Die Frage, ob die fehlerhaft arbeitenden Kolonnen ausgetauscht werden, konnte der Pressesprecher nicht beantworten. Es werde aber mit Sicherheit noch mal Gespräche mit den betroffenen Firmen geben. Grundsätzlich sei es so, dass es nach jeder Dachklammerung eine Kontrolle durch Fraport-Dachdecker oder vereidigte Gutachter gebe, sagt Hulick. Die momentan verabredeten Prüfungen seien zusätzlich geplant.

Wer nun also einen Anruf der Fraport bekommt, obwohl sein Dach schon vor längerer Zeit geklammert wurde, der braucht sich nicht zu wundern. Der Flughafenbetreiber versuche, die Hauseigentümer telefonisch zu erreichen, weil Terminabsprachen so schneller zustande kommen als auf dem Schriftweg, erklärt der Pressesprecher. Solche Anrufe seien keine Betrugsversuche. Wenn die Prüfung tatsächlich Mängel aufzeige, erfolge die Abstimmung weiterer Maßnahmen schriftlich. Dieter Hulick betont jedoch, dass Hausbesitzern weder durch die erneute Qualitätsprüfung noch durch eventuelle weitere Sicherungsmaßnahmen Kosten entstehen. Nur wenn jemand anruft, der versucht, etwas zu verkaufen, solle man vorsichtig sein, rät der Flughafenmitarbeiter.

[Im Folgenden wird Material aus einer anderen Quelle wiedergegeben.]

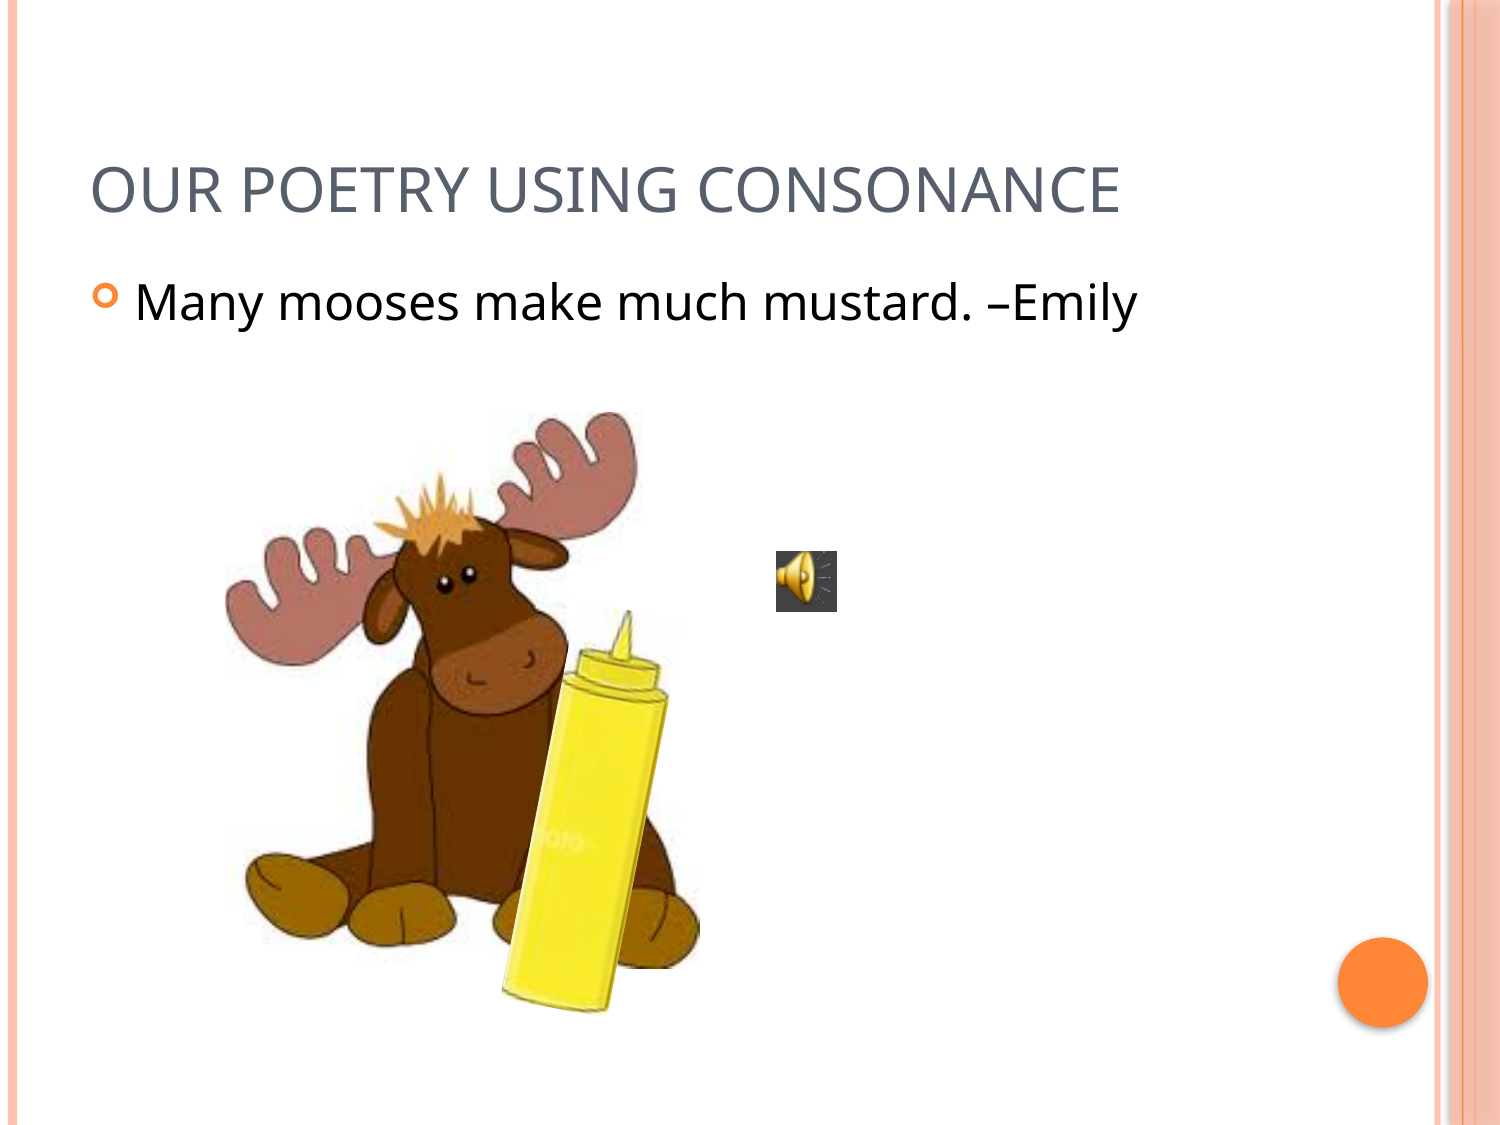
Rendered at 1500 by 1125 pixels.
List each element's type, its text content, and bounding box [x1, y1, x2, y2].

picture [774, 549, 838, 613]
picture [224, 411, 701, 1018]
list Many mooses make much mustard. –Emily [75, 262, 1300, 1062]
title Our Poetry using Consonance [75, 45, 1300, 233]
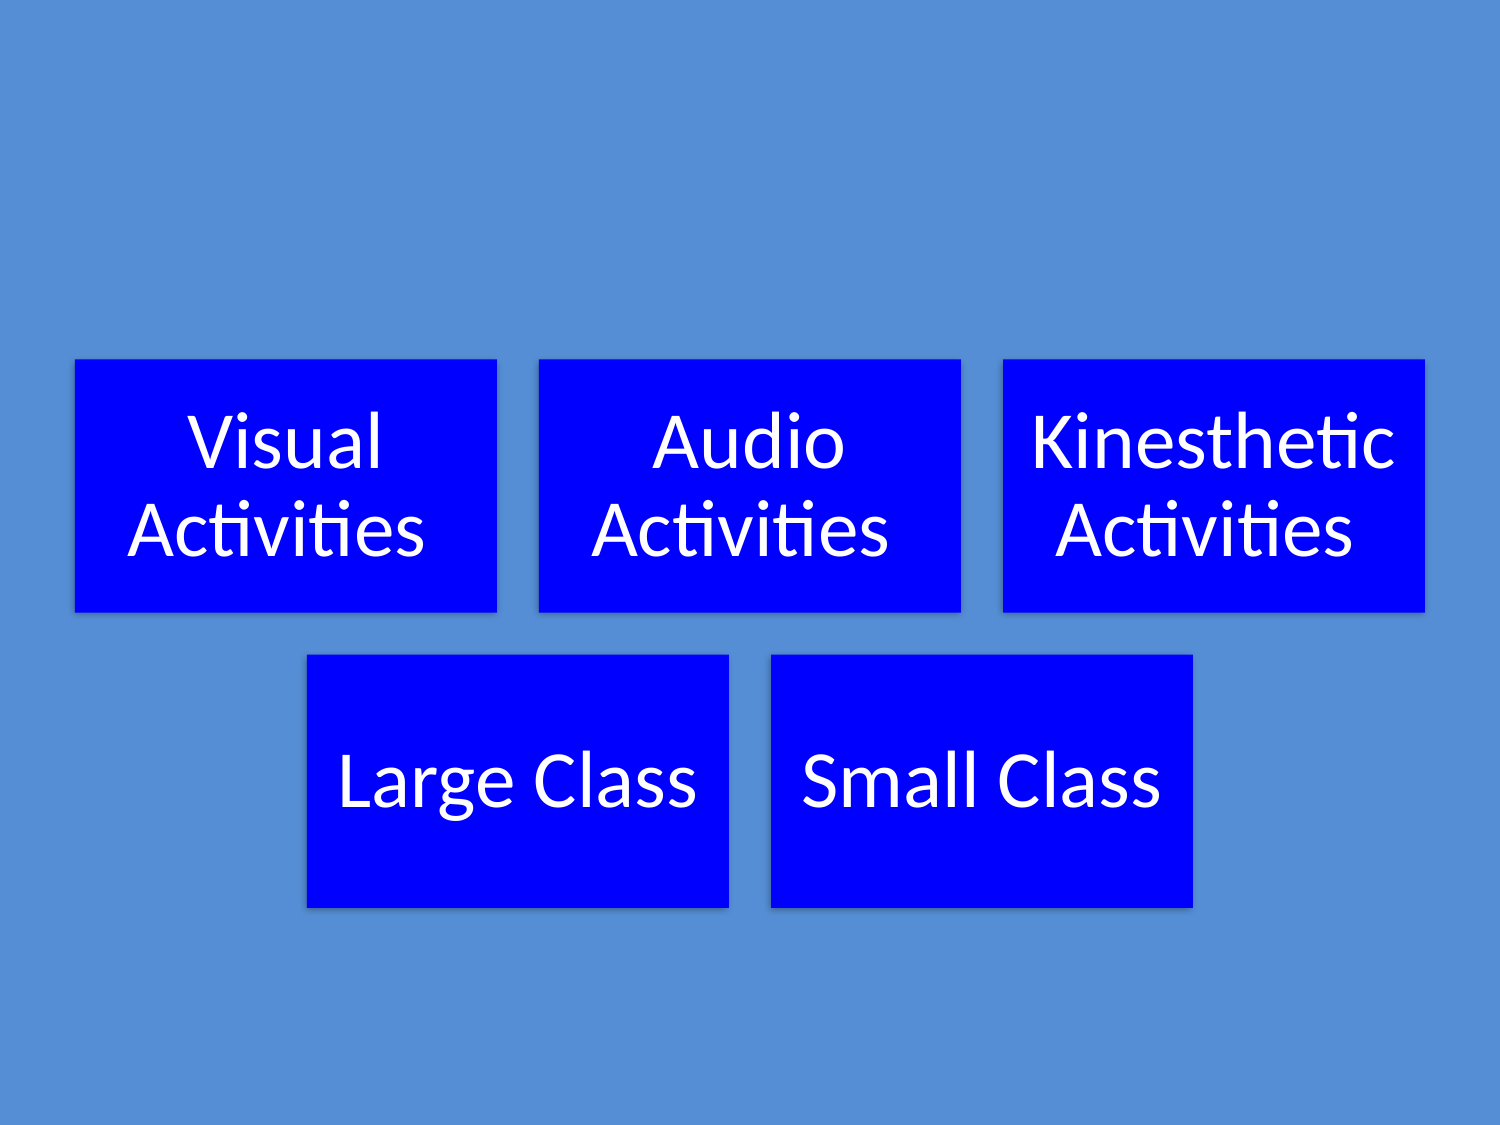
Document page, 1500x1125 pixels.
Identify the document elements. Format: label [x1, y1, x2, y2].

list [74, 262, 1426, 1006]
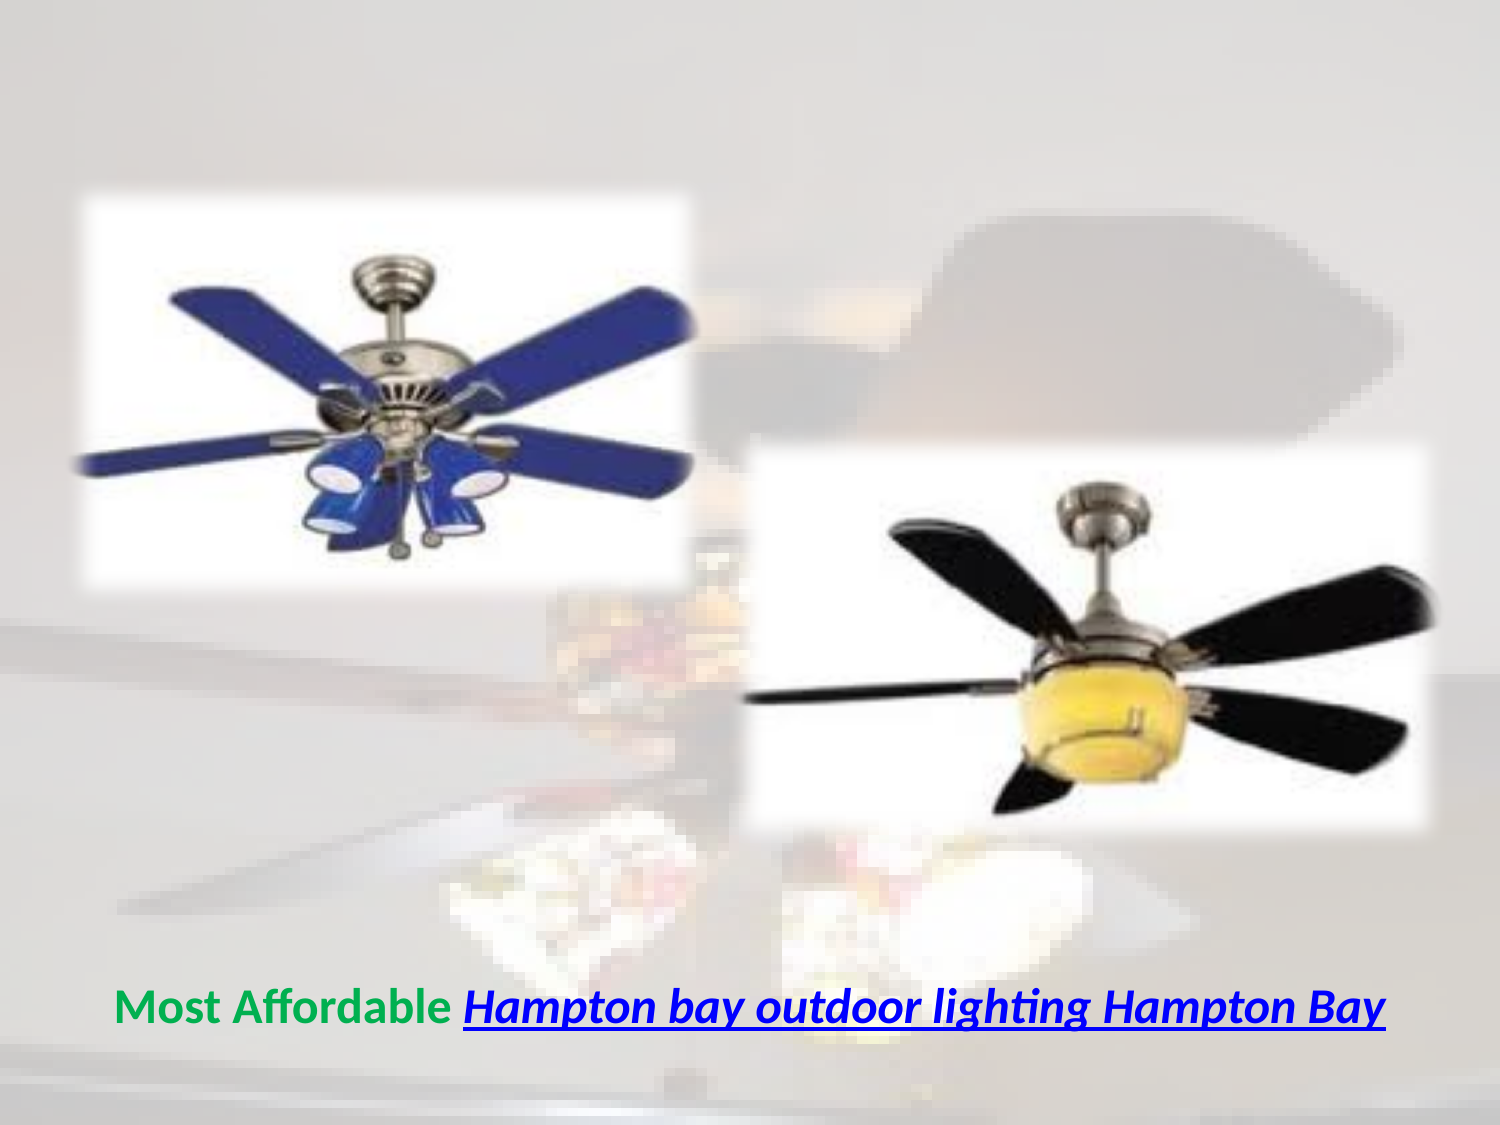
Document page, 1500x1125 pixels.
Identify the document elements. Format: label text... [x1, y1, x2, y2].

picture [62, 174, 711, 611]
text_box Most Affordable Hampton bay outdoor lighting Hampton Bay [0, 966, 1500, 1042]
picture [724, 424, 1449, 851]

Bis zum 10. März sind 2997 Anträge auf Dachklammerungen bei der Fraport AG eingegangen. Davon wurden – laut Dieter Hulick – 2166 Aufträge bereits vollständig erfüllt. In 608 Fällen haben die zuständigen Firmen die notwendigen Vorarbeiten abgeschlossen. In weiteren 65 Fällen seien die Vorbereitungen zumindest im Gange, erläutert der Pressesprecher. Rund 6000 Gebäude liegen im Geltungsbereich des Dachsicherungsprogramms, das vor allem die stark von Überflügen betroffenen Gemeinden Flörsheim und Raunheim umfasst.